Other lenders are tightening their entry gates. Trade Lenda now restricts loans to users integrated into its system who meet stricter criteria. “We are still fine-tuning it, but the idea is to get quality leads of people who do not have the intention to default in the first place,” said CEO Adeshina Adewumi.
For lenders like Babatunde Akin-Moses, co-founder of Sycamore, improved digital identification systems are helping reduce default risks. “It is easier to track people now, and the laws are more credible and robust today,” he said.
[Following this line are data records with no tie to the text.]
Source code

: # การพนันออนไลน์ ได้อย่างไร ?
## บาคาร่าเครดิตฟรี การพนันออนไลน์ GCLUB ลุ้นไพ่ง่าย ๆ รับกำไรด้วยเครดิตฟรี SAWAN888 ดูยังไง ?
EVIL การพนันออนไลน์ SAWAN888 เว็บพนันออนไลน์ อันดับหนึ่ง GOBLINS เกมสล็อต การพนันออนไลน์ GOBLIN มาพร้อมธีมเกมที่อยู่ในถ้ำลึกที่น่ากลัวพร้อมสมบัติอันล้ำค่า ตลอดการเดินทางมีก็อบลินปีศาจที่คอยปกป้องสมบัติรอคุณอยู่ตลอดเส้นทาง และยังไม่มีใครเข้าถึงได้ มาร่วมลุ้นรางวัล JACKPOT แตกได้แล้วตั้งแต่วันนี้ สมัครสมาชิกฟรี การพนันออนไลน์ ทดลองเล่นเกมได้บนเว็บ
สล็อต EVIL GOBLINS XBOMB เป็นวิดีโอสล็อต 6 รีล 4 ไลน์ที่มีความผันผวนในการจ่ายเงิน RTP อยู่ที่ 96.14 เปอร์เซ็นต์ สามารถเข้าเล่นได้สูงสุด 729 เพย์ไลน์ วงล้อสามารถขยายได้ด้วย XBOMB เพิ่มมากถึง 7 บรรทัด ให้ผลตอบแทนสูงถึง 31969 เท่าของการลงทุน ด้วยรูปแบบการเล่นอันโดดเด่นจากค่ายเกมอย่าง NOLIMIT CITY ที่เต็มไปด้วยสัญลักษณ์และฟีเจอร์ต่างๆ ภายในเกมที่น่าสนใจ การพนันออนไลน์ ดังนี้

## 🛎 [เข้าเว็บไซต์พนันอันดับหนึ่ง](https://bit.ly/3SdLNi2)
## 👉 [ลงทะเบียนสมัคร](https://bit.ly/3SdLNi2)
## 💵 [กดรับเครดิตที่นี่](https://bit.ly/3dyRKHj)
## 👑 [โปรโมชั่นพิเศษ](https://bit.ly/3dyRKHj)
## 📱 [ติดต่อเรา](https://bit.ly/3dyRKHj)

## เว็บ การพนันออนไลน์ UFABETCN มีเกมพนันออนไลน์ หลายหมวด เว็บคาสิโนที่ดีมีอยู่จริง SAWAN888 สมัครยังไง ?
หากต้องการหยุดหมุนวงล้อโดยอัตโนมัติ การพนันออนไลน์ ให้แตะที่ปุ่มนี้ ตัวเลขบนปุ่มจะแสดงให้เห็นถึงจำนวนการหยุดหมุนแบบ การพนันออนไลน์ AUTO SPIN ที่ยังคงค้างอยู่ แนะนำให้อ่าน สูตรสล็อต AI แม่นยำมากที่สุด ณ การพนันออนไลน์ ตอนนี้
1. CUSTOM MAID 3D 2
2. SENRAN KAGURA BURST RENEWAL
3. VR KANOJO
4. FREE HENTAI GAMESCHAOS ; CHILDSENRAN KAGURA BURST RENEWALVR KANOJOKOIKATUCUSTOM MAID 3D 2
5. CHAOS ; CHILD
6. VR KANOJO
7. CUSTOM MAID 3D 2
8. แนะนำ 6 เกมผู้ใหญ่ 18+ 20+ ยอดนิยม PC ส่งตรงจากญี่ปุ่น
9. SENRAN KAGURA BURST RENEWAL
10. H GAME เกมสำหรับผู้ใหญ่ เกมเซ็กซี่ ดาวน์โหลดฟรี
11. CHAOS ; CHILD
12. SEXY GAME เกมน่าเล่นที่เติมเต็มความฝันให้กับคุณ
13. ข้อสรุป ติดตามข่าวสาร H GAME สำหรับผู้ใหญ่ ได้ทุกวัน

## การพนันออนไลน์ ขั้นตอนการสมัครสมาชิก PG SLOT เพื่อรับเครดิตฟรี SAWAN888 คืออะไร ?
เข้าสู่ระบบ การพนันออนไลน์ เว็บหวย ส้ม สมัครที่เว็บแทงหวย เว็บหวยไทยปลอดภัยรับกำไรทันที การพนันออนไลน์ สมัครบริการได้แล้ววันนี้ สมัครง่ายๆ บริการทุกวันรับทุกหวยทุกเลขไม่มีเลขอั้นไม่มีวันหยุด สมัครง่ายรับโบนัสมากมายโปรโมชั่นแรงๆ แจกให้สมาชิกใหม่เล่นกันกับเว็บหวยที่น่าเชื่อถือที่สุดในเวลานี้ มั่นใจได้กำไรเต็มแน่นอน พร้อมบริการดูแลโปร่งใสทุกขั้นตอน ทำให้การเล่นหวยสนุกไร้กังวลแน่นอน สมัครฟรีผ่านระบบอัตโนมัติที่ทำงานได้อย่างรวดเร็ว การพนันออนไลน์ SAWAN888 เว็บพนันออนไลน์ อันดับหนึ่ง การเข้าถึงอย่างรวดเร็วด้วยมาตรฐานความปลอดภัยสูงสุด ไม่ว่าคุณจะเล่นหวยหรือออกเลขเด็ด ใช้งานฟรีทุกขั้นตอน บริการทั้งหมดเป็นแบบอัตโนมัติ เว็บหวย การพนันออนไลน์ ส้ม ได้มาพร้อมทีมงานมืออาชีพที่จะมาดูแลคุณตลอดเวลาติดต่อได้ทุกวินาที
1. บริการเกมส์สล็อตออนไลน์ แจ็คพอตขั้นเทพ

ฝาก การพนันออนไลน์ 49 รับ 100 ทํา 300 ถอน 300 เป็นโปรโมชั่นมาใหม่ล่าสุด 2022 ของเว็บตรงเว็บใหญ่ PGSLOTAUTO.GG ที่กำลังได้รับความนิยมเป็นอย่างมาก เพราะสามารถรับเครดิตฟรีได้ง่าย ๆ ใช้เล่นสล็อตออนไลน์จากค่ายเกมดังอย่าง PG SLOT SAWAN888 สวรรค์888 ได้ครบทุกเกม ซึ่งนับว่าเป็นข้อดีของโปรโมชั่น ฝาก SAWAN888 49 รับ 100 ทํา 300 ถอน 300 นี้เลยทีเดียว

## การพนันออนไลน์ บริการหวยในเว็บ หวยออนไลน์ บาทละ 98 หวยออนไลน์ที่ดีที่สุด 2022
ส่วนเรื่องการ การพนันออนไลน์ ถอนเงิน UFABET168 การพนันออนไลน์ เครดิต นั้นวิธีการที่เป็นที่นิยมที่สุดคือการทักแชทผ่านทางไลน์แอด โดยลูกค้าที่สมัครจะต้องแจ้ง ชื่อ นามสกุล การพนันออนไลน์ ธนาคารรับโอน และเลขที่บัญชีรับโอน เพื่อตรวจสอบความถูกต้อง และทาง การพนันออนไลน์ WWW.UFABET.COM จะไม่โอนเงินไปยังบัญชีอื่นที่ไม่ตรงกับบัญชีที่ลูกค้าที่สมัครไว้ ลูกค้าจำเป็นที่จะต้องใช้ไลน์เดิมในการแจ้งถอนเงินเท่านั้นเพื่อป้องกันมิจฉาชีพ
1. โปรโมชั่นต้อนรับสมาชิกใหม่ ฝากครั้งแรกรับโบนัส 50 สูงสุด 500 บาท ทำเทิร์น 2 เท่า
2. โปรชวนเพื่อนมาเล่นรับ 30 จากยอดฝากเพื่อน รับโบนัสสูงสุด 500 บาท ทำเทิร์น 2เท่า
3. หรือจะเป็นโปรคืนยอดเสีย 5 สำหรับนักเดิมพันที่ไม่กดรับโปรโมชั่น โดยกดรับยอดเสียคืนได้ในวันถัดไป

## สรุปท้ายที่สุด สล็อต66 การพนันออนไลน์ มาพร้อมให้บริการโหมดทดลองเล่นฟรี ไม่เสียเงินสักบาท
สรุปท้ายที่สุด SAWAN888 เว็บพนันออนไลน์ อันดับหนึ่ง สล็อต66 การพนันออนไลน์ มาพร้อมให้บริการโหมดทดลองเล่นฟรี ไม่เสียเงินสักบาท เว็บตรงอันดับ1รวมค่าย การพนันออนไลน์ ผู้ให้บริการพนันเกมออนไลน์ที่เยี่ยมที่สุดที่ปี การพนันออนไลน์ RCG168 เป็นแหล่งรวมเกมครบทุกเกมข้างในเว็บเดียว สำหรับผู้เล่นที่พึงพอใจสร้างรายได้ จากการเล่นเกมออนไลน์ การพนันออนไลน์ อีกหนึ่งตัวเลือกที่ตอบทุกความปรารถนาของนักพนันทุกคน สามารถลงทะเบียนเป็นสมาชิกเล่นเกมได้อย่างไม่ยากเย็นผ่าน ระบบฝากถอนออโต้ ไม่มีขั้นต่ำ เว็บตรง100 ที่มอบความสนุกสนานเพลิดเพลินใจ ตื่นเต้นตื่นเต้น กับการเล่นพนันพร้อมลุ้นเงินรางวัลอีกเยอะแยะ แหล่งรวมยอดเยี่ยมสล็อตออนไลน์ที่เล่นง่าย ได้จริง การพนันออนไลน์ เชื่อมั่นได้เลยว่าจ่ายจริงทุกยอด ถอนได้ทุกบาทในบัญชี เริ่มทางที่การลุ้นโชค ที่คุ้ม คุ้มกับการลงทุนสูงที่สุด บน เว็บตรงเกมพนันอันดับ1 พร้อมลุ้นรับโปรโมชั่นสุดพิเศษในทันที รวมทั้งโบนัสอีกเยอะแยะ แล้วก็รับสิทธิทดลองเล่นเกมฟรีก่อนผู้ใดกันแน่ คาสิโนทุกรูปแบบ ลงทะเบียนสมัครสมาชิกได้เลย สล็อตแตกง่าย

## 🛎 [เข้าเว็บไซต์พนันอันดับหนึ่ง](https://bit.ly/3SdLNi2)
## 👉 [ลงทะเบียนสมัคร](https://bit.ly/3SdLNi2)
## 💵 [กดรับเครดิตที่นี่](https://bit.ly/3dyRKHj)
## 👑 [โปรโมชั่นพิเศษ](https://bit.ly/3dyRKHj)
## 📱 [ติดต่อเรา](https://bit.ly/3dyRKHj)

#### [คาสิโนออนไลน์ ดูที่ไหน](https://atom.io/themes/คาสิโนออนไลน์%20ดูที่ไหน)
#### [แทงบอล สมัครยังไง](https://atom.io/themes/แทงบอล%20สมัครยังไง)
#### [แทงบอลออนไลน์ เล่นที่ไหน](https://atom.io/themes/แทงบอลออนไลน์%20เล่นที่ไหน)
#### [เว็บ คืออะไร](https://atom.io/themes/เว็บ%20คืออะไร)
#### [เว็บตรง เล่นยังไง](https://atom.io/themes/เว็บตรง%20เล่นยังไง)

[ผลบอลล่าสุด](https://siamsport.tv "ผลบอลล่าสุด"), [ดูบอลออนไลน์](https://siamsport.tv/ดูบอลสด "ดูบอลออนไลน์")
In June, the Federal Government announced plans to link loans to the National Identification Number (NIN), making defaults traceable across banks, fintechs, and microfinance institutions.
“Your NIN will now anchor your credit profile,” said Uzoma Nwagba, managing director of the Nigerian Consumer Credit Corporation (CREDICORP), at the launch. Loan defaults, he warned, could soon affect everything from passport renewal to renting a house. “There will be no hiding place.”
Lendsqr’s Olowe believes open banking will be another game-changer, giving lenders secure access to banking statements and transaction histories. Direct debits are also helping, though some borrowers sidestep them by moving funds to wallets like Opay, PalmPay, or Moniepoint. “Direct debit is not getting to them, which continues to create ways for defaults to entrench,” he said.
Role of the FCCPC
The FCCPC regulates digital lenders under its 2022 guidelines. As of August 2025, fully approved lenders rose to 399 from 119 in April 2023. Conditional approvals dropped to 40 from 54, and 22 lenders operate with direct CBN licences.
Part of the sector’s appeal, Adelekan says, is lower start-up costs and easier licensing compared to microfinance banks. “It is not as rigid as getting a license for a microfinance bank or a finance company license from the CBN,” he said.
Beyond regulation, the FCCPC is battling to clean up the industry’s image, especially around aggressive recovery tactics. It has delisted 47 loan apps and placed 88 on a watchlist for violating ethical standards.
“We tell our members that while recovering, their money is important, they must never resort to unethical methods,” Adelekan said. “The FCCPC is doing a lot to clean up the industry.”
At the end of 2023, the commission announced plans for a stronger framework to curb defaults, though it has yet to materialise.
The stake of small businesses
Even as lenders tighten their terms, many of Nigeria’s nearly 40 million micro, small, and medium-sized enterprises (MSMEs), which generate the country’s average monthly revenue of ₦223,250 for small businesses, depend on short-term loans to keep operations running.
For Regxta, which serves rural and semi-urban areas, rising costs have forced it to shift more clients from the micro to the SME category, enabling them to access larger loans. “Customers need more financing due to rising costs,” said CEO Rukayat Kolawole-Bello. Since 2018, Regxta has lent ₦7 billion, with ₦3 billion disbursed since late 2023 alone.
Retail lending is a sticky business but vital for unlocking consumption and growth. In developed markets, banks take the lead, but in Nigeria, digital lenders are stepping up, reducing loan processing time to just a few taps on a smartphone, a convenience that not only transforms access to credit but also tests their ability to keep defaults in check.